(GIVEN DATA Opens)
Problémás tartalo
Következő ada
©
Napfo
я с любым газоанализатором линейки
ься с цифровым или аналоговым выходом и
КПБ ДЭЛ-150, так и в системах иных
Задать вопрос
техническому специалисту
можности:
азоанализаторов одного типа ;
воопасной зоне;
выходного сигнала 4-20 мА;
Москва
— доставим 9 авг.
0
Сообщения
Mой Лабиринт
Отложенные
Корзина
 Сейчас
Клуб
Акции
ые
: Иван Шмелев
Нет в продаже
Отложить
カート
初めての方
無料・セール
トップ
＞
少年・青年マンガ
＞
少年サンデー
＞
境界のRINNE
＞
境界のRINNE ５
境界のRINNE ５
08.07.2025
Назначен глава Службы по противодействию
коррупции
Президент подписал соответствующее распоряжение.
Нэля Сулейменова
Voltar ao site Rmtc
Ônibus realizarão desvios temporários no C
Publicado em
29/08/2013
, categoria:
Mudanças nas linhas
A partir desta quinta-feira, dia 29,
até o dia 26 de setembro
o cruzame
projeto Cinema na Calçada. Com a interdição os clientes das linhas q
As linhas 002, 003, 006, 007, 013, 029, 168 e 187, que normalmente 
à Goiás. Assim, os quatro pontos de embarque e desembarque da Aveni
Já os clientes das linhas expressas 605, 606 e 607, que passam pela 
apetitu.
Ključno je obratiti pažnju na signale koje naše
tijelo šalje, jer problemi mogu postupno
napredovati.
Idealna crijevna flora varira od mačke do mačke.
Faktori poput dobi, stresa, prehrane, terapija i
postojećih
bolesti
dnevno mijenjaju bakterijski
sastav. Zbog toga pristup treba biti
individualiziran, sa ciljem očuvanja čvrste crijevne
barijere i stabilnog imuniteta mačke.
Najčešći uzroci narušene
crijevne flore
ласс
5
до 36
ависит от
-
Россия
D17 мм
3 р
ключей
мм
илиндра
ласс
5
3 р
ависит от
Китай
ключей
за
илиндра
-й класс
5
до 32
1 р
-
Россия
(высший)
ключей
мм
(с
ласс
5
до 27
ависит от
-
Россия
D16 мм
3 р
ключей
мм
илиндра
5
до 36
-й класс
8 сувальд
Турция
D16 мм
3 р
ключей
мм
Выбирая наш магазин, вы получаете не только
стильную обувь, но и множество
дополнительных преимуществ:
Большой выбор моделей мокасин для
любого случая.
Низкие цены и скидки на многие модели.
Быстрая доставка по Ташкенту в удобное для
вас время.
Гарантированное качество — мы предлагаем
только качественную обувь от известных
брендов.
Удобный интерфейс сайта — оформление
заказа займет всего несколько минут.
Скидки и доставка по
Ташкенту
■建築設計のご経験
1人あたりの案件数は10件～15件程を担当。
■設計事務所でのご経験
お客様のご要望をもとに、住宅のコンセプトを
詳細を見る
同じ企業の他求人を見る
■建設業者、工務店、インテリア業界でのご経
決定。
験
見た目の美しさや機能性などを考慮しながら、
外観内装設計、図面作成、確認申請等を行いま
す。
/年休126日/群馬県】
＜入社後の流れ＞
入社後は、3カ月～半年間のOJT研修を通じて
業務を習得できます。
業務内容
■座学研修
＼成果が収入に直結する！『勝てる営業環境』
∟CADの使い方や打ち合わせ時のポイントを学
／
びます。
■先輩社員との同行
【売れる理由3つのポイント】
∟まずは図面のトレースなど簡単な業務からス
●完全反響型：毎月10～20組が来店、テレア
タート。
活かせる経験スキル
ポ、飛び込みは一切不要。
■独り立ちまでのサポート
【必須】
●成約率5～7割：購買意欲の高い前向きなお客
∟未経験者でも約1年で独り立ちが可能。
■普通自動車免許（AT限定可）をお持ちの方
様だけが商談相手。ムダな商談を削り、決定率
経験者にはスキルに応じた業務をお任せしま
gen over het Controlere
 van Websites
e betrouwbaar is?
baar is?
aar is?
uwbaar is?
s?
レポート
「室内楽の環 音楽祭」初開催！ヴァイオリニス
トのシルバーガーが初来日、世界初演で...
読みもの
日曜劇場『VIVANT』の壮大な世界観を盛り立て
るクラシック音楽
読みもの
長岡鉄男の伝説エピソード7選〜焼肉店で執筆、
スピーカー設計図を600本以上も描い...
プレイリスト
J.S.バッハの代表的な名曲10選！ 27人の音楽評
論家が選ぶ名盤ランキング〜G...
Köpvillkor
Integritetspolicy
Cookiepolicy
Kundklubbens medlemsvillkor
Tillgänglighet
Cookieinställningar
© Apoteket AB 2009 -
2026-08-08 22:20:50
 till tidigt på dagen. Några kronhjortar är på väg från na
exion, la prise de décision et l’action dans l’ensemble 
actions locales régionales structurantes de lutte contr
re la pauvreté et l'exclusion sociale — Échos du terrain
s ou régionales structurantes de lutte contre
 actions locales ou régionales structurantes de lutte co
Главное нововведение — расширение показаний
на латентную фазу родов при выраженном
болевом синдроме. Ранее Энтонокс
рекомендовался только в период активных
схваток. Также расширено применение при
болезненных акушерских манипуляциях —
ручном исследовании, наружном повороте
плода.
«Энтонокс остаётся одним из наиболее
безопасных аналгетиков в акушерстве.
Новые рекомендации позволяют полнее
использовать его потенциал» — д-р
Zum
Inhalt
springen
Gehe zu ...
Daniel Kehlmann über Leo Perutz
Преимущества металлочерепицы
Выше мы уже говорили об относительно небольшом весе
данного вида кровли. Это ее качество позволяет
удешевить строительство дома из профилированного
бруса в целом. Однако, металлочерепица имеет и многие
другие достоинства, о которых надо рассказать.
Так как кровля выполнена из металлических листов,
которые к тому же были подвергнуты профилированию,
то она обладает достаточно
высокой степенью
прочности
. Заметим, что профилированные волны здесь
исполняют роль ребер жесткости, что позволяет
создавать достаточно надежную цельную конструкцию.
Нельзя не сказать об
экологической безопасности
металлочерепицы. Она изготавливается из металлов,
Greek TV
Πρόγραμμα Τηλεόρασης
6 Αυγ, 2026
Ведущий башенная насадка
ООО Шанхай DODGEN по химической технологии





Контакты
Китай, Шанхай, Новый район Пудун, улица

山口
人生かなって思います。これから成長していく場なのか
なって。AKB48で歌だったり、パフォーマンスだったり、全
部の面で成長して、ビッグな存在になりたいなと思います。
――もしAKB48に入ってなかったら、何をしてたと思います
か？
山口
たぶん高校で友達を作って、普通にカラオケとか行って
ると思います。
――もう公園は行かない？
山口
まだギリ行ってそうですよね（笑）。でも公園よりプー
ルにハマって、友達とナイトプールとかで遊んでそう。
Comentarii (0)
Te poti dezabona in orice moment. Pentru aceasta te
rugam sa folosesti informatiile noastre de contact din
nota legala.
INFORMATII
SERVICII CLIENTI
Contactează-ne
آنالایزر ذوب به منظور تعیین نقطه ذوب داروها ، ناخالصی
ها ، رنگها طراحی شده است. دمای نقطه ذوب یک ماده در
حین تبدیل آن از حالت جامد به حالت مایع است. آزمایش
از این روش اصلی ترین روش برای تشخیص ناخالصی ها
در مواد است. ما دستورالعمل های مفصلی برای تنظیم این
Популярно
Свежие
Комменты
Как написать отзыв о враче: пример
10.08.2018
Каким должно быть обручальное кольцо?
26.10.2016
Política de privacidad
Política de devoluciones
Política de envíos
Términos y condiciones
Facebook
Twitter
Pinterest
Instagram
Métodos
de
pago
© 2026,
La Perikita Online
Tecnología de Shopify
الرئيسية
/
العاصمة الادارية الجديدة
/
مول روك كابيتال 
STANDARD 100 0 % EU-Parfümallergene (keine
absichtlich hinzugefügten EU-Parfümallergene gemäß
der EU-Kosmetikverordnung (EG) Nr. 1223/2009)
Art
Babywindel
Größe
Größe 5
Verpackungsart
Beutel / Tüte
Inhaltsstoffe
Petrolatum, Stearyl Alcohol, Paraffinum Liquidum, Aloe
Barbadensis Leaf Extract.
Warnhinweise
(GIVEN DATA Closes)
PROBLEM DESCRIPTION: Line count for the word "Китай": give the number of lines in the entries above that contain it, and nothing more.

RESULT FOR THIS EXERCISE: 2